Ibrahima Sory Diallo, Secrétaire exécutif de l’Ong « la Lumière » et président de la coalition «Publiez ce que vous payez/section Sénégal», salue la démarche du gouvernement sénégalais pour mettre en place un meilleur mécanisme d’exploitation des ressources minérales. Il soutient que le Code minier en chantier a pris des dispositions importantes par rapport au suivi et à l’évaluation des actions de ces sociétés. C’était en marge de la journée de restitution du rapport d'activités de cette organisation de la société civile.

Est-il possible d’intégrer l’orpaillage traditionnel à la norme Itie, car depuis octobre 2013, le Sénégal a été admis comme pays candidat à l’Initiative pour la transparence dans les industries extractives (Itie) ?
L’orpaillage traditionnel est certes toléré, mais pas encore légiféré ; alors que l’Itie (un exercice comptable) travaille sur des normes. Il est très difficile, avec le système actuel de l’orpaillage, de l’intégrer aux normes de l’Initiative pour la transparence dans les industries extractives. Avec le Code minier en chantier, il y a des dispositions relatives à l’orpaillage, si elles sont bien appliquées, il sera possible que l’Itie le prenne en charge.
Que doit faire le Sénégal pour attirer davantage des investisseurs dans le domaine minier ? 
Le Code minier de 2003 a été révisé en 2008 et avait fixé comme préambule, l’intention d’attirer les investisseurs. Il y a énormément d’entreprises qui ont frappé à la porte du Sénégal. Tout cela est dû à l’attractivité du Code minier. L’autre aspect, c’est que l’exploitation tient compte de l’intérêt national. C’est tout le sens qui sera  donné au nouveau Code. Sur ce point, nous devons féliciter les autorités. Ce Code insiste sur des questions d’intérêt national qui ont pour nom : respect des droits humains, la protection de l’environnement, la transparence. Nous pensons que ce sont des  aspects essentiels.

Les récentes découvertes de gaz et de pétrole dans les eaux sénégalaises doivent aiguiser des appétits. Que préconisez-vous pour éviter tout conflit ? 
Nous devons nous réjouir de ces découvertes qui sont extrêmement importantes. Le Sénégal a fait de l’exploitation de ses matières naturelles minières un pilier essentiel dans le Programme Sénégal émergent (Pse). Tout dépendra des conditions d’exploitation. Il faudrait que celles-ci tiennent compte des réalités nationales en termes d’intérêt. Si le pari des conditions d’exploitation est réglé, ce sera bénéfique pour le pays.

Le milieu des mines est connu pour être conflictuel. Est-ce à dire, pour autant, il est corruptogène ?
Oui ! L’expérience des autres pays l’a démontré. Dès que l’exploitation commence, il n’y a plus la paix. Mais au Sénégal, nous avons eu la possibilité d’anticiper sur certains évènements. La société civile s’est beaucoup inspirée des réalités des autres pays. Le gouvernement du Sénégal fait du ‘’benchmarking’’ dans les autres pays pour un meilleur mécanisme des exploitations de nos ressources. Je salue l’esprit d’ouverture du gouvernement du Sénégal et la création des corps de contrôle comme l’Ofnac. Le Code minier en chantier a pris des dispositions importantes par rapport au suivi et à l’évaluation des actions de ces sociétés. Le Sénégal essaye d’appliquer les principes de l’Itie et cela va aider à lutter sur tout ce qui a trait à la corruption.

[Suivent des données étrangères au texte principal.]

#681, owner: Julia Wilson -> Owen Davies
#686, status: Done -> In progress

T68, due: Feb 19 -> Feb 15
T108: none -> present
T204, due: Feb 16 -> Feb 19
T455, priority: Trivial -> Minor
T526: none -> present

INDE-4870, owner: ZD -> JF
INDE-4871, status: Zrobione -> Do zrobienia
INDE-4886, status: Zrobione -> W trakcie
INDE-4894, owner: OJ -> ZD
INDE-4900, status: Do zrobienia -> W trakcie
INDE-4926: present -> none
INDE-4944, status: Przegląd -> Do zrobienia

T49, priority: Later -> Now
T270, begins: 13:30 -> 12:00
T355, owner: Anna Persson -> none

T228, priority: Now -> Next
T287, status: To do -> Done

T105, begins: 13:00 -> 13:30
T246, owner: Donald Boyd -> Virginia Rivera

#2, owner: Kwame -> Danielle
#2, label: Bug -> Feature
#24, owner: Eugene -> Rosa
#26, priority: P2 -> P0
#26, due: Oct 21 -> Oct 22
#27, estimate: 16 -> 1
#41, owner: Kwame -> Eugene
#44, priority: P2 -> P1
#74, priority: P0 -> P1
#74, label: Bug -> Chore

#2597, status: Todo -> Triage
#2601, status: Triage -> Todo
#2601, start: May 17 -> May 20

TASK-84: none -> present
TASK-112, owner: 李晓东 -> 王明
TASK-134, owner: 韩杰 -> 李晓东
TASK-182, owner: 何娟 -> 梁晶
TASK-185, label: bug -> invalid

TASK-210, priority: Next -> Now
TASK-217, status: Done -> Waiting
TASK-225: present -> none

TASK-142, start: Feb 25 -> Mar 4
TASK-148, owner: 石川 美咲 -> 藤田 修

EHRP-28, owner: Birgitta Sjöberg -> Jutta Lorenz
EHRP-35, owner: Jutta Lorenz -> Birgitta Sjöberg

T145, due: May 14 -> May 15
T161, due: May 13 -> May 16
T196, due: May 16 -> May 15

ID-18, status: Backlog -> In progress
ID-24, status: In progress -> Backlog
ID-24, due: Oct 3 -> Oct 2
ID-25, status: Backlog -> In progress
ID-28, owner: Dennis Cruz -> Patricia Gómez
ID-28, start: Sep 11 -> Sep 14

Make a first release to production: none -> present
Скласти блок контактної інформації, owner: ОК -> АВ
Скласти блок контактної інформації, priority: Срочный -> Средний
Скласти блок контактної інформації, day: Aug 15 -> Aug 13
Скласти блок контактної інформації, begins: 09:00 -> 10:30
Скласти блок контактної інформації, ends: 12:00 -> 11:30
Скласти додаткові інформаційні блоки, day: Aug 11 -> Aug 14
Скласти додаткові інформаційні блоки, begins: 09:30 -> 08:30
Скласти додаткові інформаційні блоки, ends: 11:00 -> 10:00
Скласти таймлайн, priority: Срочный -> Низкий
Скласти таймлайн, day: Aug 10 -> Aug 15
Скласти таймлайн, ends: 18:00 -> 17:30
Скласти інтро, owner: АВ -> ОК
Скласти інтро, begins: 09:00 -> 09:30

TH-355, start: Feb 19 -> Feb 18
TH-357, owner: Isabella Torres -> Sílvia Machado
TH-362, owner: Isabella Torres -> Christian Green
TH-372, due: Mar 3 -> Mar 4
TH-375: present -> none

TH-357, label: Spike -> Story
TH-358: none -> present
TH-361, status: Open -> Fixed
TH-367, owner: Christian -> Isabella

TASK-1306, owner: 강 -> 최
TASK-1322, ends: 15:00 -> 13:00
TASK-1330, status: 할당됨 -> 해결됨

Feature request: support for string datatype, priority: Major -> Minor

Que renferme la coalition «Publiez ce que vous payez (Pcqvp)/section Sénégal?
La coalition «Publiez ce que vous payez »/section Sénégal a été acceptée par le comité de pilotage mondial de « Publiez ce que vous payez » en tant que coalition en avril 2015. Elle est formée de 18 Ong et associations impliquées dans la gouvernance des industries extractives, étudiant tous les aspects de la chaîne de valeur, de la transparence des contrats, des droits de l’homme, au développement local.